The greatest interference in the autonomy and academic self-government at public universities is the right of churches to grant and withdraw their consent to persons teaching theological subjects at a faculty of a public university. It is enshrined in the treaty on Catholic education between the Slovak Republic and the Holy See (394/2004 Coll.) and in an analogous treaty between the Slovak Republic and eleven churches and religious societies (395/2004 Coll.).

The decision about who can teach at a theological faculty of a public university is therefore not the sovereign decision of a rector or a dean elected by the academic self-government but these academic representatives are subordinate to the church as far as these personnel decisions are concerned.

The limitation of academic rights and freedoms in the case of theological faculties also applies to the election, appointment, and removal of the dean of the faculty. This option is, however, not used by the Lutheran and Orthodox theological faculties. In the case of Roman Catholic and Greek Catholic theological faculties, this means in practice that the dean elected by the academic senate of the faculty may be appointed by the rector of the university only after prior approval by the Congregation of the Holy See for Catholic Education (see for example art. 10, paragraphs 3 and 4 of the Statute of Roman Catholic Theological Faculty of Comenius University in Bratislava).
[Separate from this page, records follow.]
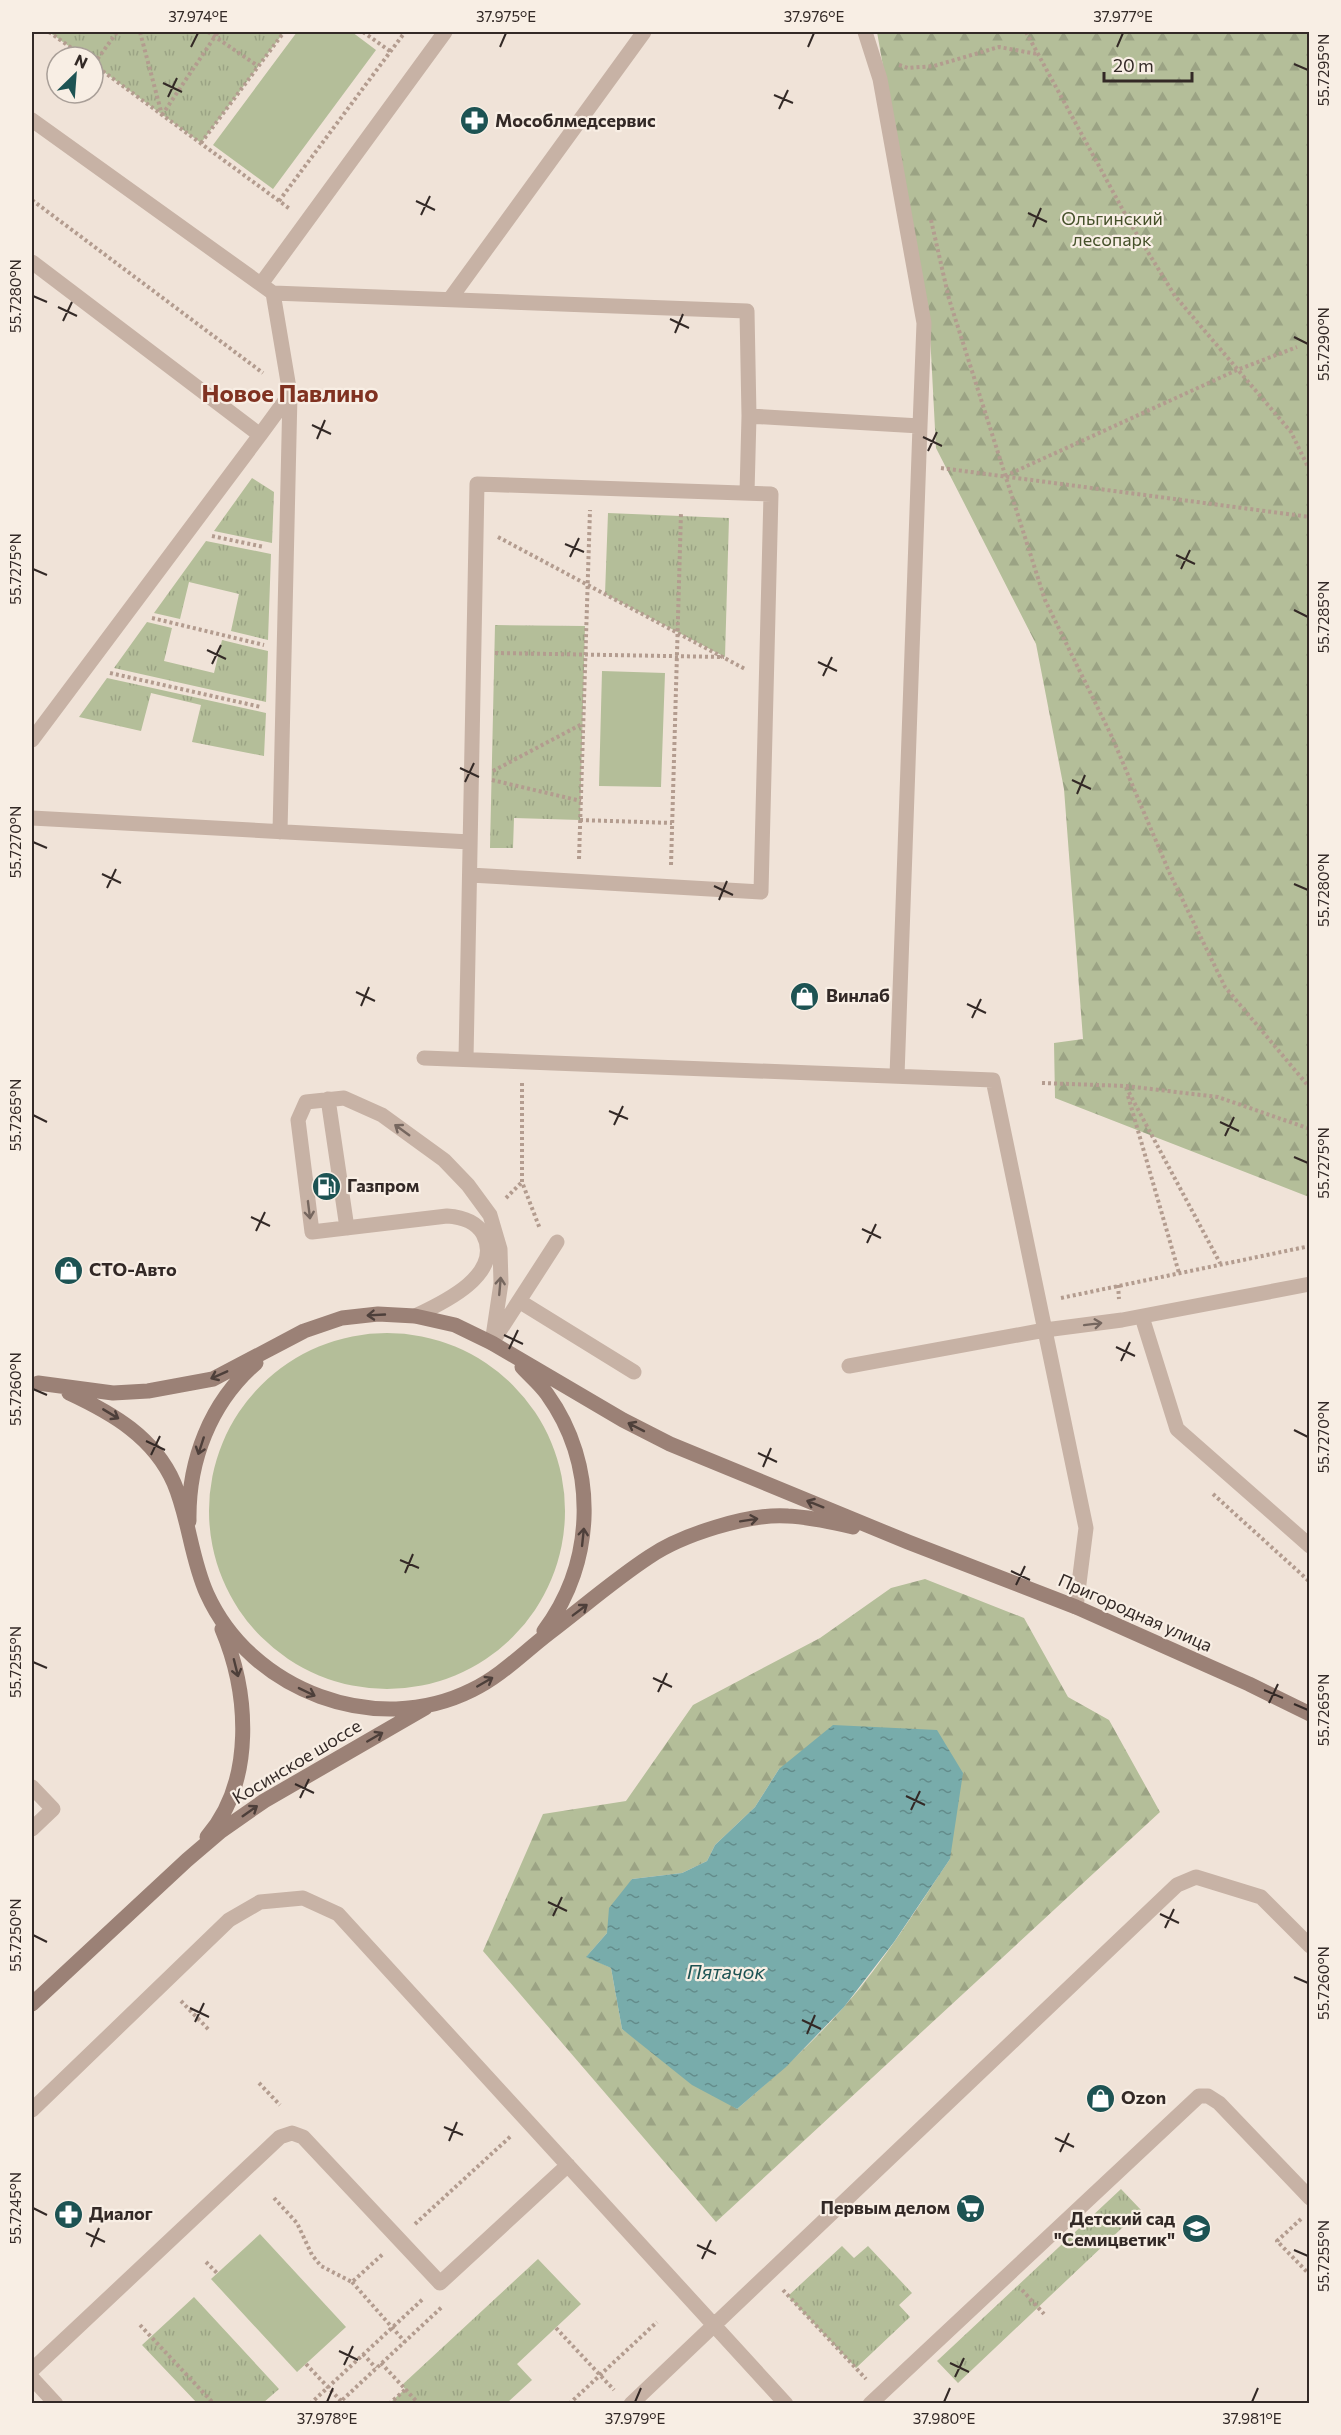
<svg xmlns="http://www.w3.org/2000/svg" width="1341" height="2435" viewBox="0 0 1341 2435" font-family="Commissioner,sans-serif">
<defs>
<pattern id="forest-firs" width="22" height="20" patternUnits="userSpaceOnUse" patternTransform="scale(1.5)"><rect width="22" height="20" fill="#b4be99"/><path d="M5 1l3.5 6h-7zM16 11l3.5 6h-7z" fill="#9ba384"/></pattern>
<pattern id="park-tufts" width="24" height="20" patternUnits="userSpaceOnUse" patternTransform="scale(1.5)"><rect width="24" height="20" fill="#b4be99"/><path d="M3 7l-1-3M5 7V3M7 7l1-3M15 17l-1-3M17 17v-4M19 17l1-3" fill="none" stroke="#9ba384"/></pattern>
<pattern id="water-ripples" width="26" height="14" patternUnits="userSpaceOnUse" patternTransform="scale(1.5)"><rect width="26" height="14" fill="#78acab"/><path d="M2 4q2-2 4 0t4 0M15 11q2-2 4 0t4 0" fill="none" stroke="#638c8b"/></pattern>
</defs>
<rect width="100%" height="100%" fill="#f0e3d8"/>
<path fill="#b4be99" d="M297,32h55l24,18 -103,139 -60,-44z
M602,671l63,2 -4,114 -62,-1z
M209 1511a178 178 0 1 1 356 0a178 178 0 1 1-356 0Z
M260,2234l86,93 -49,45 -86,-93z"/>
<path fill="url(#forest-firs)" fill-rule="evenodd" d="M877,32h432v1165l-254,-99 -1,-55 29,-4 -19,-250 -28,-145 -100,-196 -6,-114z
M925,1579l99,39 44,79 41,23 51,92 -444,410 -233,-271 60,-137 83,-13 67,-96 127,-67 71,-50zM779,1769l171,90c-34,50 -66,103 -107,149 -32,37 -69,69 -106,101l-115,-80 -11,-61 -24,-12 20,-23 25,-54 50,-6 25,-12 8,-16 40,-38z"/>
<path fill="url(#park-tufts)" d="M49,32h235l-83,111 -108,-79v-7h-9z
M252,478l22,14 -2,51 -58,-12z
M608,513l121,5 -4,139 -120,-63z
M206,541l65,13 -3,86 -37,-9 8,-37 -50,-12 -9,37 -26,-6z
M147,622l25,6 -8,33 50,12 8,-33 46,11 -2,51 -152,-34z
M495,625l90,1 -5,194 -66,-2 -1,30h-23z
M107,678l159,35 -2,43 -72,-14 9,-37 -50,-12 -10,38 -62,-14z
M1121,2189l20,21 -183,173 -21,-22z
M842,2246l12,12 14,-12 44,47 -13,12 11,12 -54,51 -68,-72z
M538,2259l43,45 -64,60 15,16 -25,23h-117l15,-14 -3,-4z
M194,2297l85,92 -16,14h-66l-55,-58z"/>
<path fill="url(#water-ripples)" d="M833,1725l104,5 26,43 -13,86 -56,83 -50,65 -58,60 -49,42 -45,-24 -70,-56 -11,-61 -25,-11 21,-24 2,-25 23,-29 50,-6 25,-12 8,-16 40,-38 24,-38z"/>
<g fill="none" stroke-linecap="round" stroke-linejoin="round">
<path stroke="#b39c8f" stroke-width="4" stroke-dasharray="3 3" stroke-linecap="butt" d="M49,32l35,25
M140,32l22,83
M208,32l50,34
M363,32l27,19
M1026,32l104,191 45,73 116,136 19,39
M93,64l197,145
M94,64l23,-32
M899,65l9,3 26,-2 65,-19 38,7
M162,115l56,-83
M201,143l83,-111
M32,200l231,173
M279,201l126,-169
M931,220l18,79 96,301 67,137 58,137 55,113 85,101
M941,468l369,49
M1005,476l232,-106 60,-23
M212,536l52,11
M498,537l247,132
M152,618l112,27
M495,653l229,4
M110,673l151,34
M493,771l89,-47
M492,780l89,21
M580,820l92,3
M579,859l11,-349
M671,865l10,-353
M522,1083v99l18,47
M1042,1083l84,3 92,11 92,32
M1126,1087l94,176
M1128,1096l51,177
M506,1198l16,-16
M1118,1285l1,14
M1061,1298l249,-52
M1213,1494l97,88
M181,2001l29,30
M259,2083l21,22
M274,2198l23,25 15,32 9,11 31,16 31,-28
M1301,2219l-24,22 33,34
M415,2224l96,-88
M206,2262l11,11
M352,2282l53,60
M783,2290l83,89
M1022,2290l22,24
M140,2325l74,79
M556,2328l58,62
M363,2354l13,14
M381,2363l38,41
M306,2364l35,37
M310,2404l114,-106
M338,2404l105,-98
M389,2404l17,-15
M569,2404l88,-82"/>
<path stroke="#c7b2a5" stroke-width="15" d="M865,32l15,47 44,244 -4,103
M32,120l241,173 17,101 -30,41
M32,262l228,173 -228,305
M261,284l184,-252
M273,293l474,18 2,105 171,10 -23,650
M450,299l194,-267
M747,493l2,-77
M32,818l438,24
M280,832l10,-438
M424,1058l569,22 93,448 -10,79
M466,1059l11,-575 294,10 -10,398 -291,-17
M328,1099l19,129
M519,1301l115,71
M415,1316c28,-13 90,-42 68,-82 -7,-13 -22,-17 -36,-18l-135,16 -14,-112 8,-18 38,-4 38,17 62,45 24,25 22,30 10,34 1,34 -9,60
M1142,1317l35,112 133,117
M495,1338l62,-96
M849,1366l196,-36 77,-10 188,-36
M32,1787l21,22 -21,20
M32,2110l197,-190 31,-18 43,-4 35,16 448,490
M32,2370l248,-233 12,-4 11,4 137,146 128,-118
M631,2404l546,-519 19,-8 65,20 49,49
M870,2404l329,-308h9l11,7 91,95"/>
<path stroke="#c7b2a5" stroke-width="15" d="M32,2378l24,26"/>
<path stroke="#9b8176" stroke-width="15" d="M522,1367c8,9 18,17 25,27 51,71 49,167 -3,237
M38,1383l75,10 35,-2 65,-12 91,-48 38,-13 36,-4 37,2 40,9 37,18 131,77 47,24 238,98 168,65 173,77 61,30
M69,1393c43,20 85,44 105,90 15,35 17,76 33,111 44,97 169,144 265,96 29,-14 51,-37 77,-57 33,-25 65,-53 100,-76 32,-22 100,-44 139,-41 21,1 44,6 65,11
M189,1521c-1,-60 21,-118 67,-158
M207,1837c48,-56 42,-144 15,-208
M32,2004l155,-144 34,-29 43,-30 161,-93"/>
</g>
<defs><path id="oneway-shaft" d="M-6 0H5M1.5-3L5.5 0L1.5 3" fill="none" stroke-width="1.6" stroke-linecap="round" stroke-linejoin="round" transform="scale(1.5)"/></defs>
<g stroke="#76675f">
<use href="#oneway-shaft" transform="translate(402 1130) rotate(-144)"/>
<use href="#oneway-shaft" transform="translate(309 1210) rotate(83)"/>
<use href="#oneway-shaft" transform="translate(500 1286) rotate(-85)"/>
<use href="#oneway-shaft" transform="translate(1093 1324) rotate(-7)"/>
</g>
<g stroke="#4d3f3a">
<use href="#oneway-shaft" transform="translate(376 1315) rotate(177)"/>
<use href="#oneway-shaft" transform="translate(219 1375) rotate(156)"/>
<use href="#oneway-shaft" transform="translate(111 1414) rotate(31)"/>
<use href="#oneway-shaft" transform="translate(636 1427) rotate(-153)"/>
<use href="#oneway-shaft" transform="translate(201 1446) rotate(108)"/>
<use href="#oneway-shaft" transform="translate(815 1504) rotate(-158)"/>
<use href="#oneway-shaft" transform="translate(749 1520) rotate(-9)"/>
<use href="#oneway-shaft" transform="translate(583 1537) rotate(-84)"/>
<use href="#oneway-shaft" transform="translate(580 1610) rotate(-37)"/>
<use href="#oneway-shaft" transform="translate(236 1668) rotate(76)"/>
<use href="#oneway-shaft" transform="translate(485 1682) rotate(-30)"/>
<use href="#oneway-shaft" transform="translate(307 1692) rotate(26)"/>
<use href="#oneway-shaft" transform="translate(375 1737) rotate(-30)"/>
<use href="#oneway-shaft" transform="translate(250 1811) rotate(-35)"/>
</g>
<path fill="none" stroke="#332926" stroke-width="2" d="M191,47l7,-14M500,47l6,-14M808,47l6,-14M1117,47l6,-14M1294,64l14,6M163,83l19,9M774,95l19,8M168,97l9,-19M779,109l9,-19M416,201l19,9M1028,213l19,9M421,215l9,-19M1033,227l8,-19M33,296l14,6M58,307l19,9M670,319l19,9M63,321l9,-19M675,333l8,-19M1294,337l14,7M312,425l19,9M923,437l19,9M317,439l8,-19M928,451l9,-19M565,544l19,8M1176,555l19,9M570,557l9,-19M33,569l14,6M1181,569l9,-19M1294,610l14,7M207,650l19,9M818,662l19,9M212,664l9,-19M823,676l9,-19M460,768l19,9M1072,780l19,9M465,782l9,-19M1077,794l8,-19M33,842l14,6M102,874l19,9M1294,884l14,6M714,886l19,9M107,888l9,-19M719,900l8,-19M356,992l19,9M967,1004l19,9M361,1006l8,-19M972,1018l9,-19M609,1111l19,8M33,1115l14,7M1220,1122l19,9M614,1125l9,-19M1225,1136l9,-19M1294,1157l14,6M251,1217l19,9M862,1229l19,9M256,1231l9,-19M867,1243l9,-19M504,1335l19,9M1116,1347l19,9M509,1349l9,-19M1121,1361l9,-19M33,1389l14,6M1294,1430l14,7M146,1441l19,9M758,1453l19,9M151,1455l9,-19M763,1467l8,-19M400,1560l19,8M1011,1571l19,9M405,1573l8,-19M1016,1585l9,-19M33,1662l14,6M653,1678l19,9M1264,1690l19,8M658,1692l9,-19M1269,1703l9,-19M1294,1704l14,6M295,1784l19,9M906,1796l19,9M300,1798l9,-19M911,1810l9,-19M548,1902l19,9M1160,1914l19,9M553,1916l9,-19M1165,1928l9,-19M33,1935l14,7M1294,1977l14,6M190,2008l19,9M802,2020l19,9M195,2022l9,-19M807,2034l8,-19M444,2127l19,8M1055,2138l19,9M449,2141l8,-19M1060,2152l9,-19M33,2208l14,7M86,2233l19,9M697,2245l19,9M91,2247l8,-19M1294,2250l14,6M702,2259l9,-19M339,2351l19,9M950,2363l19,9M344,2365l9,-19M955,2377l9,-19M327,2402l6,-14M635,2402l6,-14M944,2402l6,-14M1252,2402l6,-14"/>
<defs>
<symbol id="pharmacy-disc" viewBox="-11 -11 22 22"><circle r="9.5" fill="#1d5353" stroke="#f8eee4"/><path d="M-2-6h4v4h4v4h-4v4h-4v-4h-4v-4h4Z" fill="#fff"/></symbol>
<symbol id="shop-disc" viewBox="-11 -11 22 22"><circle r="9.5" fill="#1d5353" stroke="#f8eee4"/><path d="M-5-2.5h2.3a2.7 3.5 0 0 1 5.4 0H5L5.5 6h-11ZM-1.5-2.5h3a1.5 2.3 0 0 0-3 0Z" fill="#fff"/></symbol>
<symbol id="fuel-disc" viewBox="-11 -11 22 22"><circle r="9.5" fill="#1d5353" stroke="#f8eee4"/><path d="M-5.5-6h7V0h2V4h1.3V-2.5L3-4.5l.8-.8L6-3V5H2.5V1h-1V6h-7ZM-4.2-4.7v3.2H.2V-4.7Z" fill="#fff"/></symbol>
<symbol id="supermarket-disc" viewBox="-11 -11 22 22"><circle r="9.5" fill="#1d5353" stroke="#f8eee4"/><path d="M-6-5.5h2.5l.6 2H6L4.5 2H-2.5L-4.4-4H-6ZM-1.5 3.2a1.3 1.3 0 1 0 .1 0ZM3 3.2a1.3 1.3 0 1 0 .1 0Z" fill="#fff"/></symbol>
<symbol id="school-disc" viewBox="-11 -11 22 22"><circle r="9.5" fill="#1d5353" stroke="#f8eee4"/><path d="M0-5L7-2L0 1L-7-2ZM-4 1L0 2.5L4 1V4Q0 6-4 4Z" fill="#fff"/></symbol>
</defs>
<g fill-rule="evenodd">
<use href="#pharmacy-disc" x="458" y="104" width="33" height="33"/>
<use href="#shop-disc" x="788" y="980" width="33" height="33"/>
<use href="#fuel-disc" x="310" y="1170" width="33" height="33"/>
<use href="#shop-disc" x="52" y="1254" width="33" height="33"/>
<use href="#shop-disc" x="1084" y="2082" width="33" height="33"/>
<use href="#supermarket-disc" x="954" y="2192" width="33" height="33"/>
<use href="#pharmacy-disc" x="52" y="2198" width="33" height="33"/>
<use href="#school-disc" x="1180" y="2212" width="33" height="33"/>
</g>
<g text-anchor="middle" stroke-width="4.5" stroke-linejoin="round" paint-order="stroke">
<g font-size="18" font-weight="bold" fill="#332926" stroke="#f8eee4" text-anchor="start">
<text x="495" y="127">Мособлмедсервис</text>
<text x="826" y="1002">Винлаб</text>
<text x="347" y="1192">Газпром</text>
<text x="89" y="1276">СТО-Авто</text>
<text x="1121" y="2104">Ozon</text>
<text x="950" y="2214" text-anchor="end">Первым делом</text>
<text x="89" y="2220">Диалог</text>
<text x="1175" y="2225" text-anchor="end">Детский сад<tspan x="1175" dy="21">"Семицветик"</tspan></text>
</g>
<g font-size="18" fill="#45512a" stroke="#f8eee4">
<text x="1112" y="225">Ольгинский<tspan x="1112" dy="21">лесопарк</tspan></text>
</g>
<g font-size="18" fill="#332926" stroke="#f8eee4">
<text transform="translate(1135 1613) rotate(24)" y="6">Пригородная улица</text>
<text transform="translate(297 1762) rotate(-31)" y="6">Косинское шоссе</text>
</g>
<g font-size="20" font-style="italic" fill="#1d5353" stroke="#f8eee4">
<text x="726" y="1979">Пятачок</text>
</g>
<g font-size="24" font-weight="bold" fill="#803221" stroke="#f8eee4">
<text x="290" y="402">Новое Павлино</text>
</g>
</g>
<rect width="1341" height="2435" fill="none" stroke="#f8eee4" stroke-width="66"/>
<g transform="translate(75 75) rotate(25)"><circle r="28" fill="#f8eee4" stroke="#a99f98" stroke-width="1.5"/>
<path d="M0-4.5L10 22L0 15L-10 22Z" fill="#1d5353"/>
<text y="-9" font-size="16" font-weight="bold" text-anchor="middle" fill="#332926">N</text>
</g>
<path d="M1104 72v9h88v-9" fill="none" stroke="#332926" stroke-width="3"/>
<text x="1113" y="72" font-size="18" fill="#332926" stroke="#f8eee4" stroke-width="4.5" paint-order="stroke">20 m</text>
<rect x="33" y="33" width="1275" height="2369" fill="none" stroke="#332926" stroke-width="2"/>
<g font-size="15" text-anchor="middle" fill="#332926">
<text x="198" y="22">37.974°E</text>
<text x="506" y="22">37.975°E</text>
<text x="814" y="22">37.976°E</text>
<text x="1123" y="22">37.977°E</text>
<text transform="translate(1324 70) rotate(-90)" y="5">55.7295°N</text>
<text transform="translate(16 296) rotate(-90)" y="5">55.7280°N</text>
<text transform="translate(1324 344) rotate(-90)" y="5">55.7290°N</text>
<text transform="translate(16 569) rotate(-90)" y="5">55.7275°N</text>
<text transform="translate(1324 617) rotate(-90)" y="5">55.7285°N</text>
<text transform="translate(16 842) rotate(-90)" y="5">55.7270°N</text>
<text transform="translate(1324 890) rotate(-90)" y="5">55.7280°N</text>
<text transform="translate(16 1115) rotate(-90)" y="5">55.7265°N</text>
<text transform="translate(1324 1163) rotate(-90)" y="5">55.7275°N</text>
<text transform="translate(16 1389) rotate(-90)" y="5">55.7260°N</text>
<text transform="translate(1324 1437) rotate(-90)" y="5">55.7270°N</text>
<text transform="translate(16 1662) rotate(-90)" y="5">55.7255°N</text>
<text transform="translate(1324 1710) rotate(-90)" y="5">55.7265°N</text>
<text transform="translate(16 1935) rotate(-90)" y="5">55.7250°N</text>
<text transform="translate(1324 1983) rotate(-90)" y="5">55.7260°N</text>
<text transform="translate(16 2208) rotate(-90)" y="5">55.7245°N</text>
<text transform="translate(1324 2256) rotate(-90)" y="5">55.7255°N</text>
<text x="327" y="2424">37.978°E</text>
<text x="635" y="2424">37.979°E</text>
<text x="944" y="2424">37.980°E</text>
<text x="1252" y="2424">37.981°E</text>
</g>
</svg>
All these examples show that the academic self-government and autonomy of theological faculties at public universities in Slovakia are limited and subordinated to the decision-making of churches. This situation has a negative impact especially on the field of theological research. Limited academic freedom leads to self-censorship of academic staff at theological faculties and to the absence of research in areas that churches in Slovakia consider controversial. These are, in particular, theological research from a feminist perspective, research in the field of liberation theology, interdisciplinary research in bioethical topics, or topics which overlap the field of human rights. All this is an obstacle to the increase of the quality of Slovak theological faculties.